Exercise requirements
Make an exact copy of the lines from the one containing "Schimmel, Schimmelpilze in Haunetal" through the end of the records below, and leave out every picture.

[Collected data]
╭──

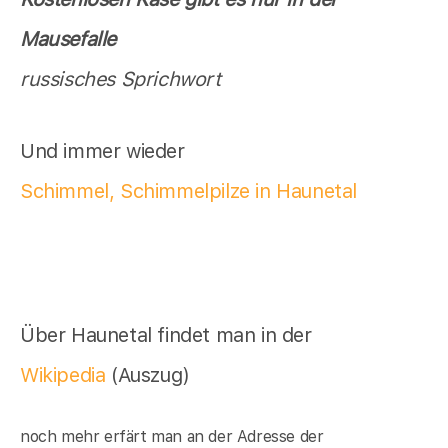
Mausefalle
russisches Sprichwort
Und immer wieder
Schimmel, Schimmelpilze in Haunetal
Über Haunetal findet man in der
Wikipedia
(Auszug)
noch mehr erfärt man an der Adresse der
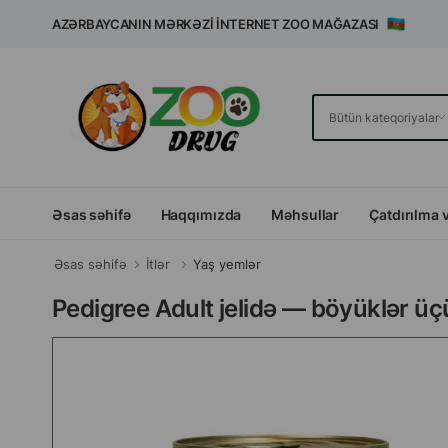
AZƏRBAYCANIN MƏRKƏZI İNTERNET ZOO MAĞAZASI
Əsas səhifə
Haqqımızda
Məhsullar
Çatdırılma 
Əsas səhifə
İtlər
Yaş yemlər
Pedigree Adult jelidə — böyüklər üçü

╰──

Exercise output
Schimmel, Schimmelpilze in Haunetal
Über Haunetal findet man in der
Wikipedia
(Auszug)
noch mehr erfärt man an der Adresse der
AZƏRBAYCANIN MƏRKƏZI İNTERNET ZOO MAĞAZASI
Əsas səhifə
Haqqımızda
Məhsullar
Çatdırılma 
Əsas səhifə
İtlər
Yaş yemlər
Pedigree Adult jelidə — böyüklər üçü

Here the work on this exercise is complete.